── Okuma metni ──

23 liralık bilete verilen 70 liraya mı yanalım yoksa çakmağın etkisiyle şişen başıma mı yanayım hala çözebilmiş değilim...
galatasaray taraftarlarının puan kaybetmekten çok millet ne der psikolojisine girdiği maç. şimdi şöyle derler yok ezikler konuşur, bilmem ne kompleksi tayfa içindekileri döker söylemleri falan. söyleyecekler tabi. tabi sevinecekler rakiplerinin madara olmasına. tıpkı sizin yaptığınız gibi. böyledir bu işler. rakip takımın tökezlemesine niye sevinmeyelim. o zaman sadece milli takımı tutalım olsun bitsin.
ha gs taraftarının yerine beşiktaşlıları ya da fenerlileri koyun farketmez. aksi eşyanın tabiatına aykırıdır.
ben burada takımım aleyhine yapılan her türlü eleştiriyi, ayarları içim burkularak okurken, rakibim yenildiğinde dalga geçemeyeceksem (hakaret sınırını gözeterek elbette) yemişim o süperligi.

───

# Görevler ve alıştırmalar
**1.** Futbol taraftarlığına ilişkin metne göre 23 liralık bilet için kaç lira ödenmiştir?
**2.** Futbol taraftarlığına ilişkin metinde "galatasaray taraftarlarının puan" ile başlayıp "tutalım olsun bitsin." ile biten bölümü, "rakip takımın" yerine "karşı takımın" koyarak düzenleyiniz.
**3.** Futbol taraftarlığına ilişkin metni kaldığı yerden sürdürünüz.

── Sağlanan kayıtlar ──

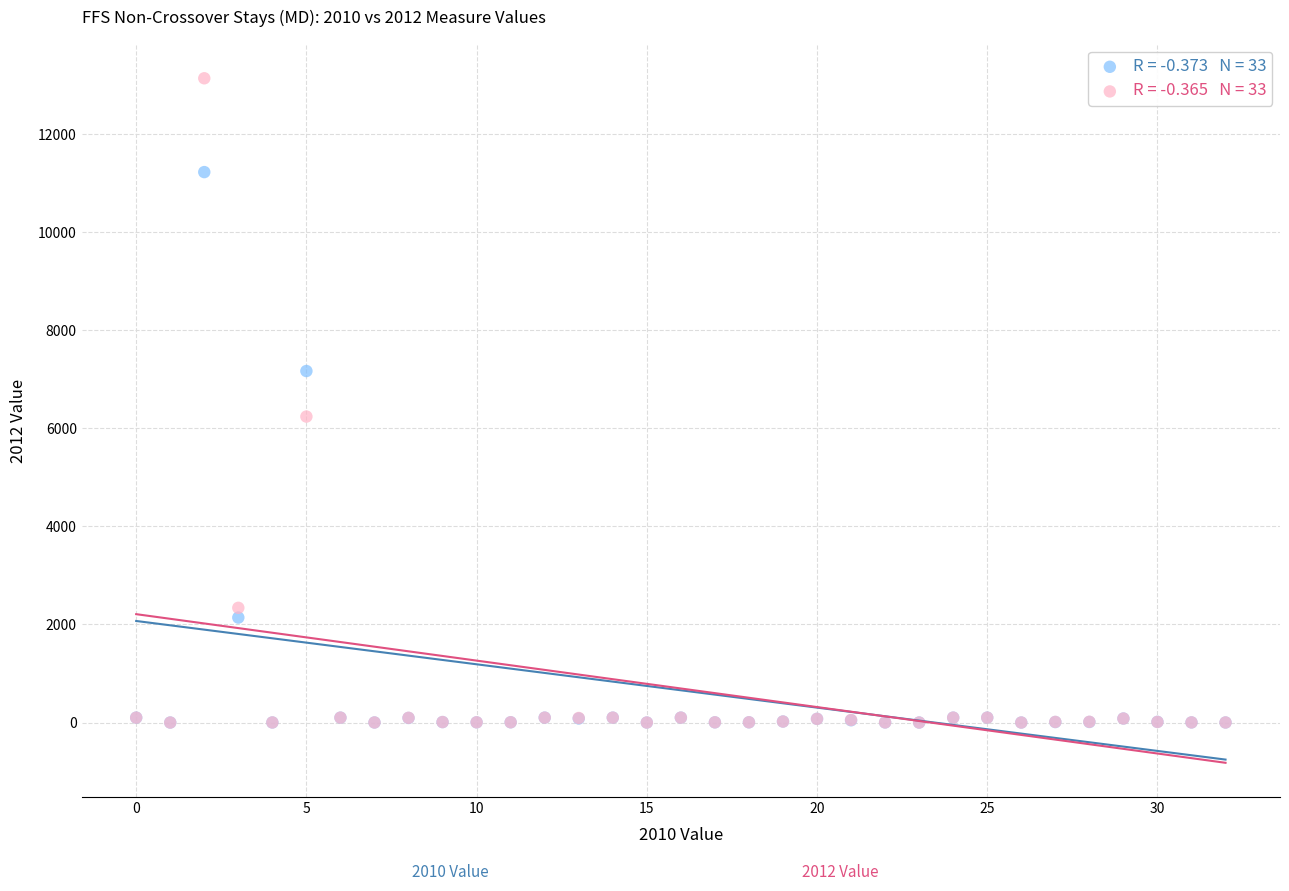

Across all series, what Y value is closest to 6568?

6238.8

───
── Sağlanan kayıtlar ──

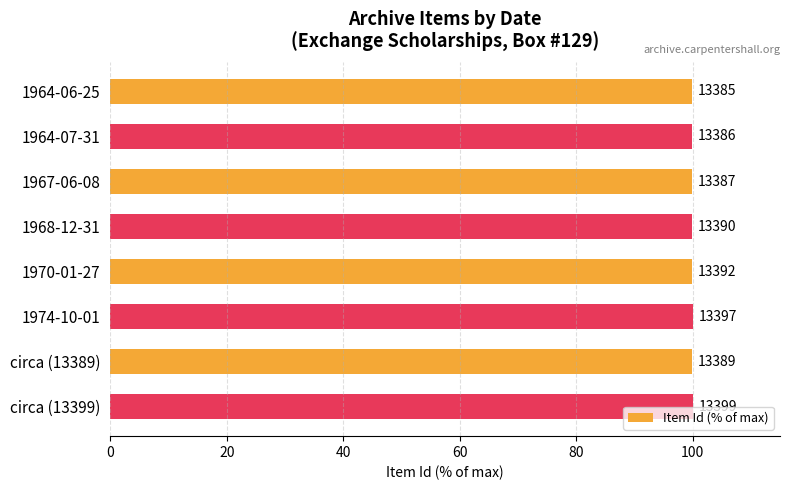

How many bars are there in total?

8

───

# Verilen cevaplar
**1.** 70 lira ödenmiştir.

**2.**
galatasaray taraftarlarının puan kaybetmekten çok millet ne der psikolojisine girdiği maç. şimdi şöyle derler yok ezikler konuşur, bilmem ne kompleksi tayfa içindekileri döker söylemleri falan. söyleyecekler tabi. tabi sevinecekler rakiplerinin madara olmasına. tıpkı sizin yaptığınız gibi. böyledir bu işler. karşı takımın tökezlemesine niye sevinmeyelim. o zaman sadece milli takımı tutalım olsun bitsin.

**3.**
ankaragücü'nün direnci ile kazandığı maçtır. 3 farklı galibiyet çok net bir galibiyettir. Tartışmaya açık değildir.

Geçen seneden kalma bir tabir var. yoksa yine mi ?

(bkz: galatasaray ve pollyanna taraftarı)
sahada 10 galatasaray ve 11 ankaragücü futbolcusu; bir de her iki takıma da yeri geldiğinde yardımcı olan servet çetin in göründüğü maçtır. servet bu maçı tam bir joker olarak tamamlamıştır. öyle ki galatasaray ın yediği ilk golde son adam olarak malesef uğur uçar vardır, servet çetin ve hakan balta nın nerede oldukları ise mechuldür.

galatasaray bu maç üçü geçtim beş yemeyi haketti ama ankaragücü beraberliği bile haketmedi. geçtiğimiz hafta kendi sahasında bastırırken gol yiyen antalyaspor a helal olsun demiştim ama kendi sahasında bu kadar kapanan bir takımın galatasaray ile aynı ligde oynamasını absürt buluyorum, isterse iki düzine atsın!

hikmet karaman ın da ikinci gol sonrası kelebek gibi uçup üçüncü gol sonrası da bale yapması beni oldukça şaşırttı! o figürleri nereden öğrendiğini çok merak ediyorum doğrusu...
ankaragücü'nün renginin yettiği karşılaşma.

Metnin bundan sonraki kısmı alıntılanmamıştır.